Elle



Si on aime Cannes et ses bonnes surprises, il faut aller voir Elle. Même si le film n'a pas eu les faveurs subjectives du jury. On se régale à l'idée de voir un réalisateur comme Paul Verhoeven plus habitué aux super productions américaines et aux intrigues futuristes, se saisir d'un scénario comme Elle, qui nous enferme dans une ambiance bien de chez nous.

Ce film a tout d'un bon téléfilm de France 2, dans ses repérages, son casting exemplaire. Mais il ne faut pas se fier aux apparences. Quand on a fait par le passé des films comme Robocop, Total recall, ou Starship Troopers, on voit forcément la nature humaine telle qu'elle est, c'est à dire capable de plonger dans la violence pour se faire justice.

Elle nous révèle un nouvel être au travers d'une Isabelle Huppert magistrale et omniprésente. L'homme du 21ème siècle est une femme à l'instar de Michèle, indépendante et machiavélique. Le monde est devenu une collection d'individus. Pourtant nous vivons dans les même banlieues bourgeoises, avec un job en centre ville, nous laissant croire que rien n'a vraiment changé. Mais en fait si. Ce qui a changé en ce début de siècle c'est nous. Ce NOUS collectif, qui est devenu ELLE séductrice.

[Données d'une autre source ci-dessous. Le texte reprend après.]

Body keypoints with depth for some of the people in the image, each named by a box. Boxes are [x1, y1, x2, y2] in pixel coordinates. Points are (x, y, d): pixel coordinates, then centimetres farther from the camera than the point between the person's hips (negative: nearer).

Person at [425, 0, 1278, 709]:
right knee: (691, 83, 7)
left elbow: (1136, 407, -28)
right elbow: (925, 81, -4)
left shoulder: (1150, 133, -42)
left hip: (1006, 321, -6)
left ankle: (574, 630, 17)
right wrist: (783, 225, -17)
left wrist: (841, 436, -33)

Michèle est d'abord la fille d'un meurtrier en série des années 70. Tout part de là. Car nous sommes à notre manière des fils et petits-fils de meurtriers. 300 000 mort à Verdun, une moyenne de 150 000 mort pour Hiroshima ou Nagasaki. On nous a appris à force de commémoration que la liberté à un prix, celui de la guerre et de l'organisation de la mort en masse pour la protéger.
Si la violence est forcément un mal dans une société communautaire, elle est par contre un bien dans une société qui défend les droits individuels comme supérieur au droit collectif. Michèle est cet être d'aujourd'hui qui a parfaitement intégré que sa liberté est limité par celle des autres et qu'elle peut en jouer.

Michèle est au commande d'un société de jeux vidéo, mais elle n'est pas vraiment intéressée par la jouabilité des jeux qu'elle produit mais bien plus par le plaisir et l'excitation que va produire la scénarisation à l'extrême de son jeu. L'univers masculin du jeu pour le jeu est contraint voire détruit par sa vision féminine du plaisir de la séduction qui aime faire bander les hommes sans rien en attendre. Si ce n'est l'envie de jouer une autre partie.

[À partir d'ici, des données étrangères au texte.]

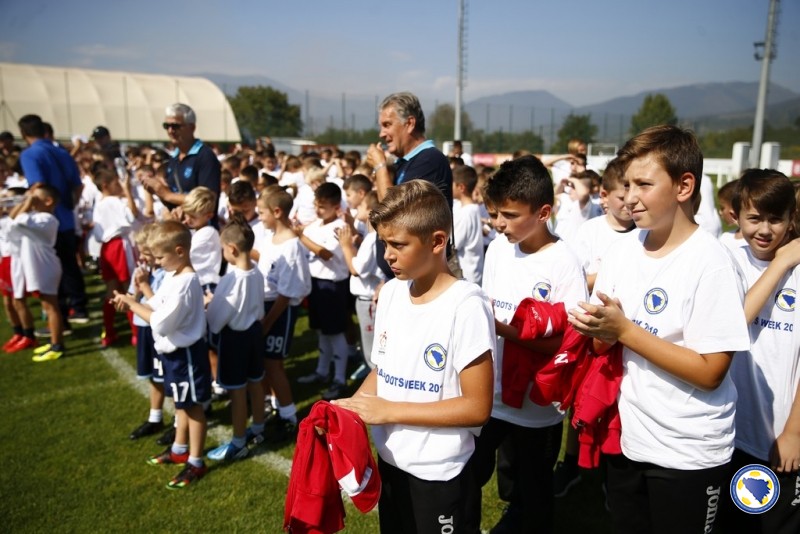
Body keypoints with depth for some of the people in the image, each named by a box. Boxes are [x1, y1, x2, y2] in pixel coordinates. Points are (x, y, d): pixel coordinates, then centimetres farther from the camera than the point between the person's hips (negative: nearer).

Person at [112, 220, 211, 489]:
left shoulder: (185, 283, -28)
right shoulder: (172, 276, 3)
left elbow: (162, 323, -28)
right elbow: (161, 307, 6)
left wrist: (132, 304, -20)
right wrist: (144, 288, -7)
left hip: (186, 352, -10)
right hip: (173, 351, 10)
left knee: (192, 406, 4)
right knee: (181, 402, 23)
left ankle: (196, 462, 18)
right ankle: (179, 449, 41)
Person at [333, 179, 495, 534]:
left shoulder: (465, 305, -22)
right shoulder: (390, 293, -1)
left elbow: (477, 407, -22)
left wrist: (388, 410, -22)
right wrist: (350, 406, -9)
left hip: (439, 474, -6)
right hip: (389, 461, 6)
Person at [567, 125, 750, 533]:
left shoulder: (710, 262, -17)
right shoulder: (620, 252, -1)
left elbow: (710, 373, -19)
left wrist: (624, 331, -22)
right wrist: (598, 331, -15)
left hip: (688, 456, -5)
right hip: (625, 440, 5)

L'homme ne sait pas séduire, ce qu'il ne peut pas obtenir par son esprit il l'a toujours, par le passé, obtenu par la force.
Michèle le met en échec en retournant la violence du violeur contre lui-même.
C'est inconnu masqué qui rentre dans son salon pour la posséder à son insu se retrouve pris dans les mailles serrées de son imagination féminine. Individuelle, solitaire, Michèle n'est plus traumatisée. Michèle est la première femme violée non traumatisée. Non parce que qu'elle n'est pas sensible, mais parque qu'elle ne l'est plus. L'absurdité des crimes de son père, l'a rendu insensible à l'idée de lien social. Et curieusement ce que nous révèle Elle, c'est que le viol sans lien social, n'est plus qu'un mauvais moment à passer et auquel on peut finalement remédier en se jouant du violeur qui lui cherche toujours par la brutalité de ses actes une forme de relation par le jeu.

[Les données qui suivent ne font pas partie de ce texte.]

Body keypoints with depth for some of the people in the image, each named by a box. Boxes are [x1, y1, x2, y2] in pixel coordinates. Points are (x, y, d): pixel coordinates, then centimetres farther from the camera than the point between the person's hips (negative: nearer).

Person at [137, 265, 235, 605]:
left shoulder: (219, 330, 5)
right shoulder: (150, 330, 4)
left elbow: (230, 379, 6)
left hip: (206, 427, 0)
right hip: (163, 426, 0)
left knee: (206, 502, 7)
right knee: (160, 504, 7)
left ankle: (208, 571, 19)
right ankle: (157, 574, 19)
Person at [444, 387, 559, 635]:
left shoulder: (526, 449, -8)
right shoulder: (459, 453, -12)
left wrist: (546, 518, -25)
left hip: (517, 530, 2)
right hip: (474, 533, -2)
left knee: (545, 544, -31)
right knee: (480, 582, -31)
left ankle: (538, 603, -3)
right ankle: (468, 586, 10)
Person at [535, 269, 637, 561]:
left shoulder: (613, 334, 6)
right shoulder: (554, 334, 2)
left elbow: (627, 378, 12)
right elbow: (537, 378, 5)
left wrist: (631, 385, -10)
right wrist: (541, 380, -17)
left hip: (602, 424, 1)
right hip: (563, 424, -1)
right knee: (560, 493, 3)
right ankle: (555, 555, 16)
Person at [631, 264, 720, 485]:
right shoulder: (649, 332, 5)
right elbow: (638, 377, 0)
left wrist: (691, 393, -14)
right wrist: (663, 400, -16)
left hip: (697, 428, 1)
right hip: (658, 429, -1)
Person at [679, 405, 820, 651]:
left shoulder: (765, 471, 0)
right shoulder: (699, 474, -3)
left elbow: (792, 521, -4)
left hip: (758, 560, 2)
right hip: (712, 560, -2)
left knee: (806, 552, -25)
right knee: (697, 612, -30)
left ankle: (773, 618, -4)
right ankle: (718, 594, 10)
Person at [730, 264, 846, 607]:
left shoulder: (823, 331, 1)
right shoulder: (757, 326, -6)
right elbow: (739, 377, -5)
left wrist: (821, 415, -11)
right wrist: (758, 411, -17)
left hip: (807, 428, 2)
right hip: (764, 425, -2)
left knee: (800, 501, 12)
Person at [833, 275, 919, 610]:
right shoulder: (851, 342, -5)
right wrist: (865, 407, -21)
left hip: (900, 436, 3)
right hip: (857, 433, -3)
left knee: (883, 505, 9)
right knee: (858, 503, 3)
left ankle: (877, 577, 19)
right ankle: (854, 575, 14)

Michèle gère sa vie, comme elle gère sa société de jeux video. Elle est devenue le personnage de sa vie et intéragit avec les autres comme s'il en était de même pour eux, c'est à dire sans compassion.
Elle n'aime personne et séduit tout le monde. Elle quitte son mari parce qu'il l'a frappé, alors qu'elle ne rechigne pas à se refaire violer dans le sous-sol de son voisin. Elle n'aime pas non plus vraiment son fils qu'elle apprivoise comme on le ferait avec un animal de compagnie, elle entrevoit les relations sexuelles comme un jeu stérile auquel elle se prête volontiers pour manipuler son entourage.

Michèle est dans tout les plans du film parce que nous sommes Michèle, cette femme totalement individuelle qui ne perçoit finalement le monde qu'à travers un personnage désincarné de jeu vidéo qui ne peut renier l'idée de jeu au risque de se virtualiser.